Aura Bogado is a woman who could find devastating racial implications in the instruction manual for an electric screwdriver. But, quite by accident, she may here have hit upon a kernel of truth. “What does it mean for an org to create a video,” Bogado asks, “that casts men of color as main perpetrators of catcalling with the aim to criminalize them?” What, indeed. Over at the Federalist, Robert Tracinski records that the video’s backers are not solely interested in raising awareness. “According to Hollaback’s mission statement,” Tracinski writes,
the group is interested in modifying the law to punish offenders (and raising significant First Amendment concerns). Because comments such as those documented in their latest video, they explain, are the ‘most pervasive forms of gender-based violence and one of the least legislated against.’” Note that the activity they are describing as “violence” is speech. First Amendment concerns, indeed.

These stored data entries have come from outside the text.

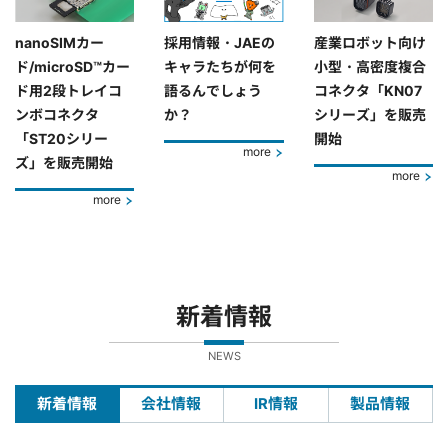
nanoSIMカー
採用情報・JAEの
産業ロボット向け
ド/microSD™カー
キャラたちが何を
小型・高密度複合
ド用2段トレイコ
語るんでしょう
コネクタ「KN07
ンボコネクタ
か？
シリーズ」を販売
「ST20シリー
開始
more
ズ」を販売開始
more
more
新着情報
NEWS
新着情報
会社情報
IR情報
製品情報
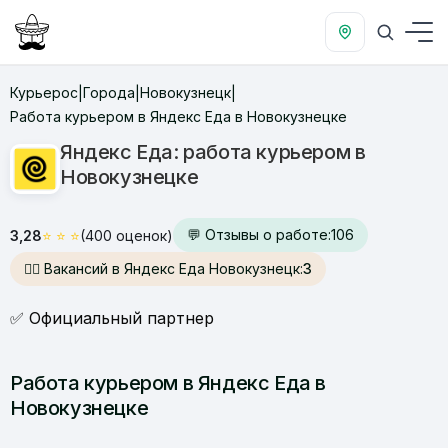
Курьерос
Города
Новокузнецк
|
|
|
Работа курьером в Яндекс Еда в Новокузнецке
Яндекс Еда: работа курьером в
Новокузнецке
💬 Отзывы о работе:
106
3,28
⭐
⭐
⭐
(400 оценок)
🙋‍♂️ Вакансий в Яндекс Еда Новокузнецк:
3
✅ Официальный партнер
Работа курьером в Яндекс Еда в
Новокузнецке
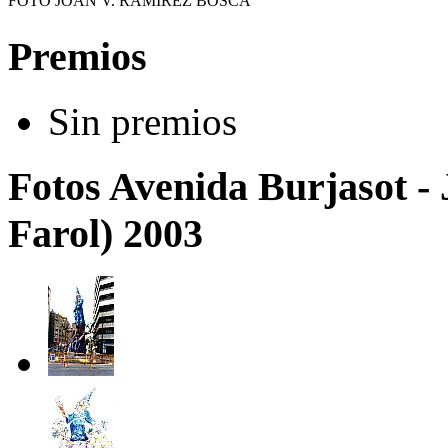
FOTO JOAN V. RAMIREZ BOSCÁ
Premios
Sin premios
Fotos Avenida Burjasot - 
Farol) 2003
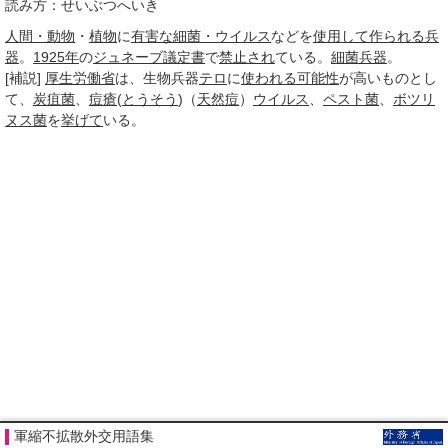
読み方：せいぶつへいき
人間・動物
・
植物
に
有害な
細菌・ウイルス
などを
使用して
作られる
兵
器
。
1925年
の
ジュネーブ議定書
で
禁止され
ている。
細菌兵器
。
[補説]
厚生労働省
は、生物兵器
テロ
に
使われる
可能性
が高いものとし
て、
炭疽菌
、
痘瘡
(
とうそう
)（
天然痘
）
ウイルス
、
ペスト菌
、
ボツリ
ヌス菌
を
挙げて
いる。
軍縮不拡散外交用語集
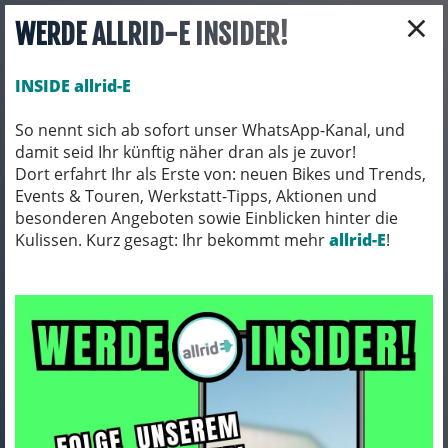
×
WERDE ALLRID-E INSIDER!
INSIDE allrid-E
So nennt sich ab sofort unser WhatsApp-Kanal, und
damit seid Ihr künftig näher dran als je zuvor!
Toggle navigation
Dort erfahrt Ihr als Erste von: neuen Bikes und Trends,
Events & Touren, Werkstatt-Tipps, Aktionen und
besonderen Angeboten sowie Einblicken hinter die
Kulissen. Kurz gesagt: Ihr bekommt mehr
BEKLEIDUNG
HANDSCHUHE
allrid-E
!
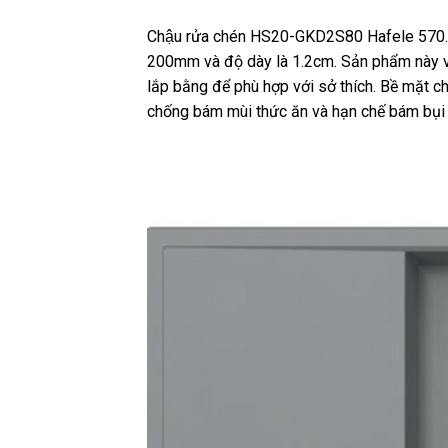
Chậu rửa chén HS20-GKD2S80 Hafele 570.
200mm và độ dày là 1.2cm. Sản phẩm này vô
lắp bằng để phù hợp với sở thích. Bề mặt ch
chống bám mùi thức ăn và hạn chế bám bụi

The case for a robust — almost impregnable — protection of freedom of speech stands on its own and applies to all people. It is as tyrannical an act to prosecute a rich man for his utterances as it is to target a poor one. Nevertheless, should Hollaback get its way and provoke the passage of an anti-cat-calling law, it would likely be the poor who would bear the brunt of its force. Such rules would be enforced capriciously, and those without power would find themselves hauled into court more than those with connections. As has been demonstrated by the new anti–“rape culture” rules that are sweeping the nation’s college campuses, there is always a price to illiberalism, and that price is often paid by a downtrodden and less powerful group. As kindly as possible, I would recommend that if anybody believes that the problem of unwanted male attention warrants the infringement of the First Amendment, they should re-examine their priorities.
And that, rather nicely, illustrates the problem here: that a piece that was intended to illustrate a singular issue has been hijacked by zealots and presented as being indicative of so much more besides. The law professor Glenn Harlan Reynolds joked this week that, through the right lens, the video could be regarded as “a racist production about white women not wanting attention from black and Latino men.” Alternatively, given the “low status” of many of those featured, he considered that we could regard the catcalls as “a way of striking back at privilege.” Indeed we could. There are a million possibilities. But, in interest of simplicity, and with the ever-beneficial Occam’s Razor in our hands, we might take the spot’s message for what it is: a reminder not to shout at women while they make their way to work. Bravo.
— Charles C. W. Cooke is a staff writer at National Review.